Data listing section start
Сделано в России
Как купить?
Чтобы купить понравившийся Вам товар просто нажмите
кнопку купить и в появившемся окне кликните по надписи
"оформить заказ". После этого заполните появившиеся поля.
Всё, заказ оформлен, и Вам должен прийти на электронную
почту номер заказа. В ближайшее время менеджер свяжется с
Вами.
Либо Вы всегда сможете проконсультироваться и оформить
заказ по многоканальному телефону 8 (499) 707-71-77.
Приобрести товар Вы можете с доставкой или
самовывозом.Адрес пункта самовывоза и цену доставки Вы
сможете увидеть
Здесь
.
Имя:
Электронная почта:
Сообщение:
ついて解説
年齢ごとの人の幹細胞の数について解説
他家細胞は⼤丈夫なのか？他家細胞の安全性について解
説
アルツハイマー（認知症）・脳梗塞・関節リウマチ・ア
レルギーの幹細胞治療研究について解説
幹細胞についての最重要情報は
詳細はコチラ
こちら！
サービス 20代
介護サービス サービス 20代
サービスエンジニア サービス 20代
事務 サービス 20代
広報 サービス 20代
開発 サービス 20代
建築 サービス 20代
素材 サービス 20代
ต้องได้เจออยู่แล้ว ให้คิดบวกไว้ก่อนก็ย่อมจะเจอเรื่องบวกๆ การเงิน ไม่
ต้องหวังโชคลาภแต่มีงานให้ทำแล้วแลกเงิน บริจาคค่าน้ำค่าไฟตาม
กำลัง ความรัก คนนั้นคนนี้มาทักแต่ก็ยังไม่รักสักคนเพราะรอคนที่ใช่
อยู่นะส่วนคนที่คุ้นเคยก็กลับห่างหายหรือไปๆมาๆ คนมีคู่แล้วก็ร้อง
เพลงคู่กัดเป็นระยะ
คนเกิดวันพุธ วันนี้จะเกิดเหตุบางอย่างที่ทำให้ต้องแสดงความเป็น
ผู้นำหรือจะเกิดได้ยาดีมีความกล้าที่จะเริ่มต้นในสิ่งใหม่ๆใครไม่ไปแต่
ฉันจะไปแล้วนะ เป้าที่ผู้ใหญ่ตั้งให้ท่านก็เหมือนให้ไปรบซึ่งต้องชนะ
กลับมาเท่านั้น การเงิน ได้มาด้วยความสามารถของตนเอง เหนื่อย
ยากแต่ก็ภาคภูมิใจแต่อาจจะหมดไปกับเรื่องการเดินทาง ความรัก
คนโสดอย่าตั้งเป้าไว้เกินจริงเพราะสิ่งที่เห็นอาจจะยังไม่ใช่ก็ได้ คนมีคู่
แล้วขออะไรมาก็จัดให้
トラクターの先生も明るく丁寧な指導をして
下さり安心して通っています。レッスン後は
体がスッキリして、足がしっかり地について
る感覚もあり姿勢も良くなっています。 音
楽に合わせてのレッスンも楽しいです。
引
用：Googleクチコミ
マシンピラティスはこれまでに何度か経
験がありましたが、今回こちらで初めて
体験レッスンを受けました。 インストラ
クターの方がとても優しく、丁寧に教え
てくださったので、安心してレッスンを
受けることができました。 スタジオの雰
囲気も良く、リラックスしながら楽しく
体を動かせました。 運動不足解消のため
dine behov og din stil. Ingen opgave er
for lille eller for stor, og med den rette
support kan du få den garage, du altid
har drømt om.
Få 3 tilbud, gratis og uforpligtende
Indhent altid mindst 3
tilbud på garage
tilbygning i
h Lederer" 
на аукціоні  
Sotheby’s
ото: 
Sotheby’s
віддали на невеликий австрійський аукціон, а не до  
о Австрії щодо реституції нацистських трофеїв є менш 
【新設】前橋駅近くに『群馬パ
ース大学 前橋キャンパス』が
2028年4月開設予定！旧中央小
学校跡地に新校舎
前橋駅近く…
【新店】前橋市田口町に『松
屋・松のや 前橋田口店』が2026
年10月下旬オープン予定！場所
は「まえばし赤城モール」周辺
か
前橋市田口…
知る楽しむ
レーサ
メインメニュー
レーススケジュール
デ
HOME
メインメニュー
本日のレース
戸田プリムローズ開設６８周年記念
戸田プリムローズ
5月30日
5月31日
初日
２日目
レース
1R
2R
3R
Data listing section end
Repeat the whole listing above, word for word.

Task answer
Сделано в России
Как купить?
Чтобы купить понравившийся Вам товар просто нажмите
кнопку купить и в появившемся окне кликните по надписи
"оформить заказ". После этого заполните появившиеся поля.
Всё, заказ оформлен, и Вам должен прийти на электронную
почту номер заказа. В ближайшее время менеджер свяжется с
Вами.
Либо Вы всегда сможете проконсультироваться и оформить
заказ по многоканальному телефону 8 (499) 707-71-77.
Приобрести товар Вы можете с доставкой или
самовывозом.Адрес пункта самовывоза и цену доставки Вы
сможете увидеть
Здесь
.
Имя:
Электронная почта:
Сообщение:
ついて解説
年齢ごとの人の幹細胞の数について解説
他家細胞は⼤丈夫なのか？他家細胞の安全性について解
説
アルツハイマー（認知症）・脳梗塞・関節リウマチ・ア
レルギーの幹細胞治療研究について解説
幹細胞についての最重要情報は
詳細はコチラ
こちら！
サービス 20代
介護サービス サービス 20代
サービスエンジニア サービス 20代
事務 サービス 20代
広報 サービス 20代
開発 サービス 20代
建築 サービス 20代
素材 サービス 20代
ต้องได้เจออยู่แล้ว ให้คิดบวกไว้ก่อนก็ย่อมจะเจอเรื่องบวกๆ การเงิน ไม่
ต้องหวังโชคลาภแต่มีงานให้ทำแล้วแลกเงิน บริจาคค่าน้ำค่าไฟตาม
กำลัง ความรัก คนนั้นคนนี้มาทักแต่ก็ยังไม่รักสักคนเพราะรอคนที่ใช่
อยู่นะส่วนคนที่คุ้นเคยก็กลับห่างหายหรือไปๆมาๆ คนมีคู่แล้วก็ร้อง
เพลงคู่กัดเป็นระยะ
คนเกิดวันพุธ วันนี้จะเกิดเหตุบางอย่างที่ทำให้ต้องแสดงความเป็น
ผู้นำหรือจะเกิดได้ยาดีมีความกล้าที่จะเริ่มต้นในสิ่งใหม่ๆใครไม่ไปแต่
ฉันจะไปแล้วนะ เป้าที่ผู้ใหญ่ตั้งให้ท่านก็เหมือนให้ไปรบซึ่งต้องชนะ
กลับมาเท่านั้น การเงิน ได้มาด้วยความสามารถของตนเอง เหนื่อย
ยากแต่ก็ภาคภูมิใจแต่อาจจะหมดไปกับเรื่องการเดินทาง ความรัก
คนโสดอย่าตั้งเป้าไว้เกินจริงเพราะสิ่งที่เห็นอาจจะยังไม่ใช่ก็ได้ คนมีคู่
แล้วขออะไรมาก็จัดให้
トラクターの先生も明るく丁寧な指導をして
下さり安心して通っています。レッスン後は
体がスッキリして、足がしっかり地について
る感覚もあり姿勢も良くなっています。 音
楽に合わせてのレッスンも楽しいです。
引
用：Googleクチコミ
マシンピラティスはこれまでに何度か経
験がありましたが、今回こちらで初めて
体験レッスンを受けました。 インストラ
クターの方がとても優しく、丁寧に教え
てくださったので、安心してレッスンを
受けることができました。 スタジオの雰
囲気も良く、リラックスしながら楽しく
体を動かせました。 運動不足解消のため
dine behov og din stil. Ingen opgave er
for lille eller for stor, og med den rette
support kan du få den garage, du altid
har drømt om.
Få 3 tilbud, gratis og uforpligtende
Indhent altid mindst 3
tilbud på garage
tilbygning i
h Lederer" 
на аукціоні  
Sotheby’s
ото: 
Sotheby’s
віддали на невеликий австрійський аукціон, а не до  
о Австрії щодо реституції нацистських трофеїв є менш 
【新設】前橋駅近くに『群馬パ
ース大学 前橋キャンパス』が
2028年4月開設予定！旧中央小
学校跡地に新校舎
前橋駅近く…
【新店】前橋市田口町に『松
屋・松のや 前橋田口店』が2026
年10月下旬オープン予定！場所
は「まえばし赤城モール」周辺
か
前橋市田口…
知る楽しむ
レーサ
メインメニュー
レーススケジュール
デ
HOME
メインメニュー
本日のレース
戸田プリムローズ開設６８周年記念
戸田プリムローズ
5月30日
5月31日
初日
２日目
レース
1R
2R
3R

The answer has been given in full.